__Passage for review__
+++++

Deno is Webby

Deno is trying not to be an API. It is trying to be the Web API.

That is Ryan Dahl, creator of Node.js, talking about Deno on an episode of The Changelog.

One thing that resonates with me about the philosophy behind Deno is how “webby” it is. As Ryan points out, they are striving to eschew creating their own APIs and instead imitate standard web APIs. For example fetch is native to Deno whereas Node.js requires a third-party dependency like node-fetch.

But standard browser APIs aren’t the only web feature Deno is planning to imitate. Browser UX patterns for things like permissions are also on their radar. For example, in browsers you get that little pop up “this website would like to use your location”.

Safari on macOS prompt asking for permission to use your current location.

According to Ryan, Deno aims to follow the same pattern in asking for permissions. In contrast to Node.js, where a script gets limitless access to your computer when you execute it, Deno requires you pass in command line flags, like --allow-read and --allow-write, in order to specify what scripts can and cannot do.

While today you have to pass in command line flags every single time you run a script, Ryan hints at an upcoming feature of Deno where it’ll execute a script as normal up until it requires a special permission like disk or network access. Then, like a web browser, it will prompt you for the permissions it needs.

In addition to JavaScript APIs and UX patterns, Deno is also very “webby” in the way it handles dependences. Every dependency is a URL, which is merely a string and can have semver built in. No magic resolution algorithm. No centralized package manager. No special syntax. Rather, the Deno convention is a standard, browser-compliant JavaScript file (deps.js) centrally locating and importing all relevant dependencies.

IMO Deno is being smart: always bet on the web.

+++++

__Task directions__
Reproduce the passage on Deno word for word, everything from "While today you" down to "permissions it needs.". The data that comes after this has no connection to the text on Deno.

__Material supplied__
+++++

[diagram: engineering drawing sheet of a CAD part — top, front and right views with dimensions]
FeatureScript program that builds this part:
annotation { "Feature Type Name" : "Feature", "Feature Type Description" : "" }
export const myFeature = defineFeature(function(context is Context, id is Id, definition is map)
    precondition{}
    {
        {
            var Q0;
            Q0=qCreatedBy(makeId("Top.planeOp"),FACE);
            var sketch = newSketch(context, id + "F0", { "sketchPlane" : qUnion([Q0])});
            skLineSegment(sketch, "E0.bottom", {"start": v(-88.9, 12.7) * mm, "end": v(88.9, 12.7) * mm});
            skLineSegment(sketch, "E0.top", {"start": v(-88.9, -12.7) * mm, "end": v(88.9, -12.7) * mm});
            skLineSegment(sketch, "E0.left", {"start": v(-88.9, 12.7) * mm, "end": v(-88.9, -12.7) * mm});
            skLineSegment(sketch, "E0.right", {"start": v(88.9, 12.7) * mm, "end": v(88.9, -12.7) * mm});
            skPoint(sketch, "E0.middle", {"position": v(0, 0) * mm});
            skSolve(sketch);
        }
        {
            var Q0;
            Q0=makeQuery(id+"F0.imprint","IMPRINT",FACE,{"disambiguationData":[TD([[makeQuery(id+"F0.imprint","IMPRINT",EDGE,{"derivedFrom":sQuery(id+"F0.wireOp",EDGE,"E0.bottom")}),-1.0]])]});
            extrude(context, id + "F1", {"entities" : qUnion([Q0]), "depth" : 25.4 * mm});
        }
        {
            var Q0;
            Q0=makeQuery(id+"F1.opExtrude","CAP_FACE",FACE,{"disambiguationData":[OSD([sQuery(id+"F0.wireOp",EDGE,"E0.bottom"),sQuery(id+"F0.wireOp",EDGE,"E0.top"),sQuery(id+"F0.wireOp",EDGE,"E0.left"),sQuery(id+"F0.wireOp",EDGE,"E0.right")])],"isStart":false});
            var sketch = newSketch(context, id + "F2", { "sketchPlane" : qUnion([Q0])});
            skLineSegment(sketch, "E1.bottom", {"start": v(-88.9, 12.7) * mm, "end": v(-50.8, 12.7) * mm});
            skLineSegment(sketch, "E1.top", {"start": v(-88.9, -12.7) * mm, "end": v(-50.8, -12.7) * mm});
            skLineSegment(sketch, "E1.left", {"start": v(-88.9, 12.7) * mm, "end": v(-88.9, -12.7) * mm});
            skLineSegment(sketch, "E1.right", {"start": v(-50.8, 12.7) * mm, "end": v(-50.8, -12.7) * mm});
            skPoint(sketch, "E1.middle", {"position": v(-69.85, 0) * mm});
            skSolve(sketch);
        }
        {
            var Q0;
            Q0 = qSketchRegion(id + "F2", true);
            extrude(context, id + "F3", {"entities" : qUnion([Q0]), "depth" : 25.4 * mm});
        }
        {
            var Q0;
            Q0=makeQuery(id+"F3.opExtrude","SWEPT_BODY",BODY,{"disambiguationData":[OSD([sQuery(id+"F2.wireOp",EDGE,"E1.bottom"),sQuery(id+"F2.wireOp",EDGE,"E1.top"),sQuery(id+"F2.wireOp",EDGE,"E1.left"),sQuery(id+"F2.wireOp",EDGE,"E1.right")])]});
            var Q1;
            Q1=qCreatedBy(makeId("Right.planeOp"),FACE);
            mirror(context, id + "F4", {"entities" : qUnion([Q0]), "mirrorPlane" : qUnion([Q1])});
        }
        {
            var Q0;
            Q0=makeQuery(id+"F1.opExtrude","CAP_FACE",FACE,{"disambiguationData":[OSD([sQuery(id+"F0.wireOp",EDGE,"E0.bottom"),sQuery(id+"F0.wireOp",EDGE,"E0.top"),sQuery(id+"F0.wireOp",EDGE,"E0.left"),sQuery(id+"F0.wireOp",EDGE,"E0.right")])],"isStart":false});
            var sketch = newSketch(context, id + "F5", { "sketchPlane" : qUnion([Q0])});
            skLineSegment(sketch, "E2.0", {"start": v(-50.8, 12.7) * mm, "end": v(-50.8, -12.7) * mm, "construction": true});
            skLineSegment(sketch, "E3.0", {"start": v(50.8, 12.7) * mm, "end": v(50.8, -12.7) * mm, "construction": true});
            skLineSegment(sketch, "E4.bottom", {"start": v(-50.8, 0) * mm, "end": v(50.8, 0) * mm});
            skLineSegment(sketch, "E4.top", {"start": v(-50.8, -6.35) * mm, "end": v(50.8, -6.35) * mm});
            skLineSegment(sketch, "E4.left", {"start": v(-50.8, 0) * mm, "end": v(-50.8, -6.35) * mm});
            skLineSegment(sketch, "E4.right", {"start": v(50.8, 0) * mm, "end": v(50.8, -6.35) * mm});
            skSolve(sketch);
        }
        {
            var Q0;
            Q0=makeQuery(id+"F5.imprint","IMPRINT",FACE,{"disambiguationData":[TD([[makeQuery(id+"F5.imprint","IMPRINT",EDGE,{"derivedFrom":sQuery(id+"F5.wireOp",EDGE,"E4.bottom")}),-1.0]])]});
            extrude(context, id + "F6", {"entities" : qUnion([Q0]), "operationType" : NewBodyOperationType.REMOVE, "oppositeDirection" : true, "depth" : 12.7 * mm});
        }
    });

+++++

__Reply__
While today you have to pass in command line flags every single time you run a script, Ryan hints at an upcoming feature of Deno where it’ll execute a script as normal up until it requires a special permission like disk or network access. Then, like a web browser, it will prompt you for the permissions it needs.